Page text:
Foster was leading a team of engineers from South Korean automaker Kia putting disguised cars through the most grueling tests imaginable. All the while, they had to fend off a legion of car paparazzi hell-bent on grabbing shots of vehicles that hadn't yet been shown publicly.
The cat-and-mouse game plays out all summer in Death Valley National Park, where the temperature was the highest in the United States on all but three days last month. The destination's scorching conditions draw automotive teams from around the world to see whether their latest engines, transmissions and air conditioners can take the heat.
"Death Valley is the mecca for car testers," Foster says.
To see firsthand what the cars — and engineers — endure, Kia granted USA Today rare access to a Death Valley testing excursion on a typical 117-degree day in August.
The peek into this usually veiled part of producing cars and trucks showed that the engineers' work is sweaty and tedious. Unrelenting heat takes its toll on team members, who stay at a $51-a-night hotel, catch lunch on the run, and put in 12-hour workdays for four or five days at a stretch. All the while, they dodge the prying cameras of spy photographers, who are paid to get pictures of vehicles still under wraps.
It also showed the amount of effort automakers put into testing new cars under the most rigorous conditions to improve performance and ensure reliability.
From nearly dawn to dusk, Kia's engineers and contractors tinkered with engines, recorded data and gained insight on improving performance. The test data can prove invaluable. Any breakthrough to enhance performance or endurance can be an edge in the hyper-competitive car business. "From our perspective, if we can beat the goal, that's something else (Kia) can advertise," says David Peterson, power-train evaluation engineer.
For the Kia team members, on their third day of the trip, the morning began early at their desert outpost, the Hyundai/Kia Technical Center, a grand name for an unmarked, tan stucco double-wide garage behind a no-trespassing sign in Beatty, Nev. It's a few minutes' drive from the rundown hotel-casino where they spent the night and about a half-hour from the Death Valley park entrance across the state line in California.
Foster called the nine-man team together, reviewed the previous day's test results and outlined what they would work on that day.
The team included four members from South Korea. Also on the team was Tony Vespa, a former top cooling engineer at Chrysler, who was upbeat despite the heat. "This is fun. I never got to turn wrenches at my other company," he says.

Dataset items

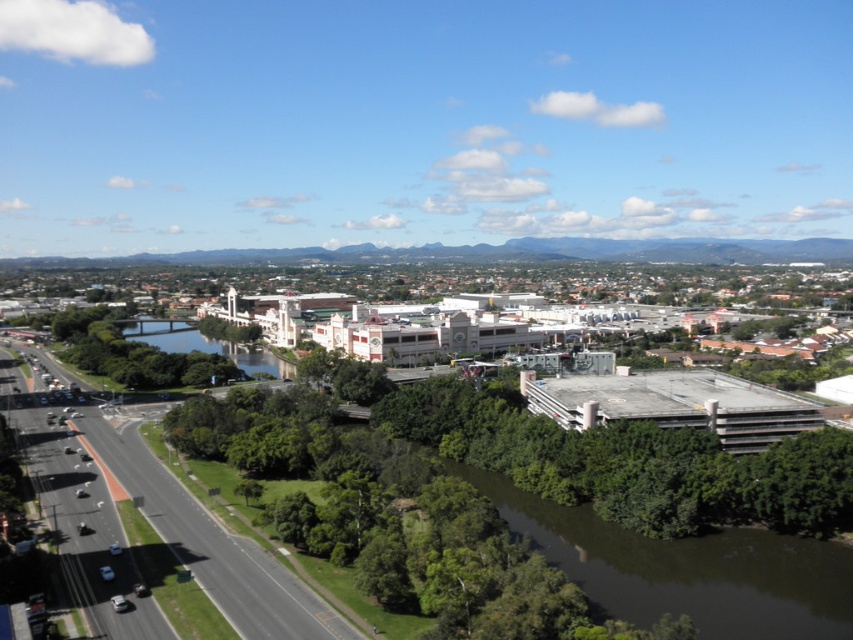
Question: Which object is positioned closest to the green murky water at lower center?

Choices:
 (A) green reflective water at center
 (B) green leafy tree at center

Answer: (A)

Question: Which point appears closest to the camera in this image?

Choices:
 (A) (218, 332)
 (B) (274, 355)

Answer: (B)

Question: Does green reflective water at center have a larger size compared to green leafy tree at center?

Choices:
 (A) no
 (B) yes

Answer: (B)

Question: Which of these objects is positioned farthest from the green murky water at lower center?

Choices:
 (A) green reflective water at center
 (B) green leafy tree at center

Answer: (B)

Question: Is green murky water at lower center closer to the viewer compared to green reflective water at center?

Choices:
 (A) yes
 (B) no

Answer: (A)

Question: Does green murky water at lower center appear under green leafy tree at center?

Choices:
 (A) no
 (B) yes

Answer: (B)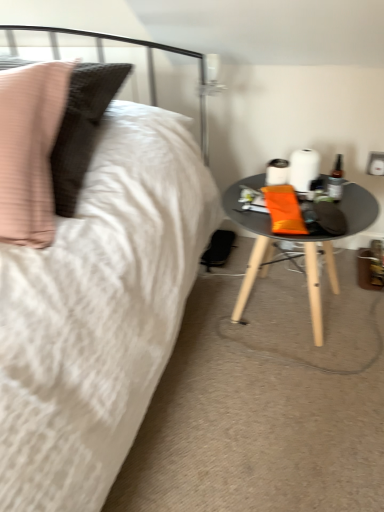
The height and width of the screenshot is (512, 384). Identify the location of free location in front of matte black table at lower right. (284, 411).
* * *
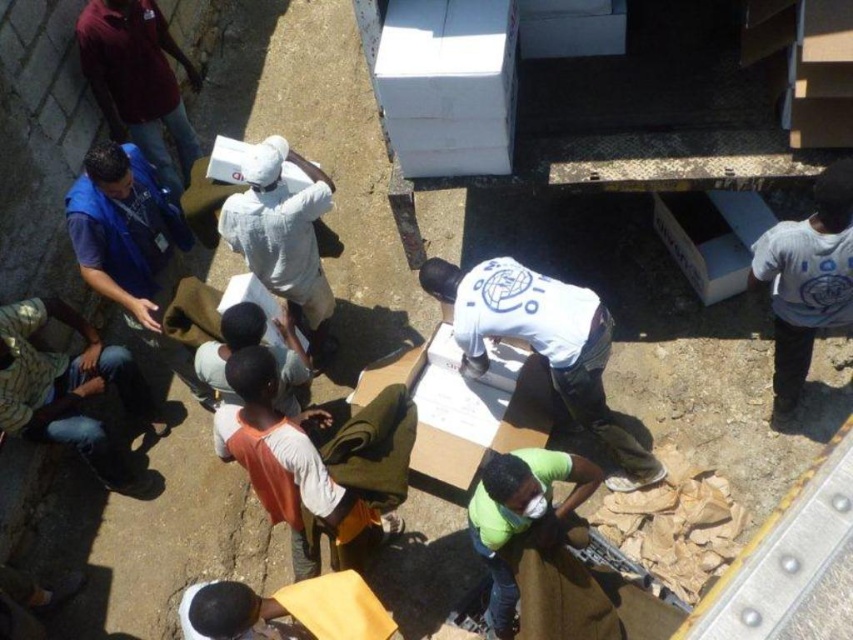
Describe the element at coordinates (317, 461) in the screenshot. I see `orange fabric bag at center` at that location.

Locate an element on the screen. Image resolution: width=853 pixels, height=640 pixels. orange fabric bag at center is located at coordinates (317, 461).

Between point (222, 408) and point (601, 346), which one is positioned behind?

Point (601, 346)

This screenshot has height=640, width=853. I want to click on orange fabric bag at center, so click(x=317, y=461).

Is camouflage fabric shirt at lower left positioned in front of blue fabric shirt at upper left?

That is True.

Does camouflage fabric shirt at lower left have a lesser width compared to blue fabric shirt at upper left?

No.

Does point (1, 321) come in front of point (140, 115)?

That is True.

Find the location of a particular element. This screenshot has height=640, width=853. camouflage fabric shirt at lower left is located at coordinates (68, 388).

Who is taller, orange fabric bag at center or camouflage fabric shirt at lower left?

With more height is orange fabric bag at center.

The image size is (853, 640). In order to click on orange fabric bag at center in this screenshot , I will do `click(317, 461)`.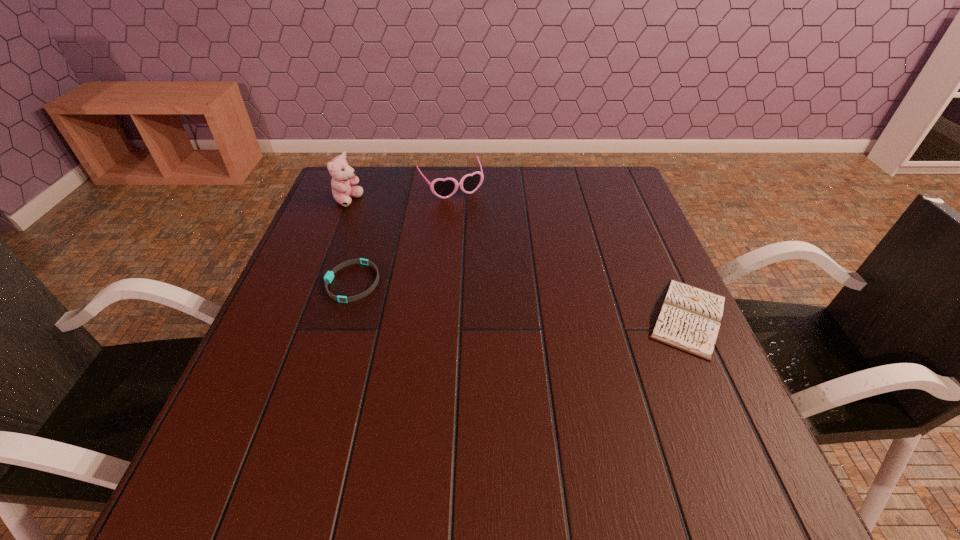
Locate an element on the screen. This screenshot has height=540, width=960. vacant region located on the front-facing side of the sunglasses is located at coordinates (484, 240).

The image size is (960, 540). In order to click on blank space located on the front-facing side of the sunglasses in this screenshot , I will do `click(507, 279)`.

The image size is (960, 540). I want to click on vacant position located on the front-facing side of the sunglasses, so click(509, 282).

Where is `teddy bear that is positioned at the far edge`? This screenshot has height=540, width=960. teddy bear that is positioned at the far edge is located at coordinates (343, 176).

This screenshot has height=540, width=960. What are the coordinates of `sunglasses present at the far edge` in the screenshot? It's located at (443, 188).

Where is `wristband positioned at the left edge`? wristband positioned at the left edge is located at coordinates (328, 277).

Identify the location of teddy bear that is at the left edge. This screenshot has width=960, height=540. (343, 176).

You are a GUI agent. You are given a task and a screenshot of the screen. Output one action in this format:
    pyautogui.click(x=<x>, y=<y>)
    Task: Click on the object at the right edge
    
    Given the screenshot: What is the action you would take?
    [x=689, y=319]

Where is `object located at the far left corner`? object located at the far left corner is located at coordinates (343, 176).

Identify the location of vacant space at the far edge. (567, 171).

What is required:
Answer these questions using the article on Kia's Death Valley car testing:
1. How much per night does the team's hotel cost?
2. In which town is the Hyundai/Kia Technical Center?
3. How many members of the team came from South Korea?

Solved problem:
1. $51 a night.
2. Beatty, Nevada.
3. Four.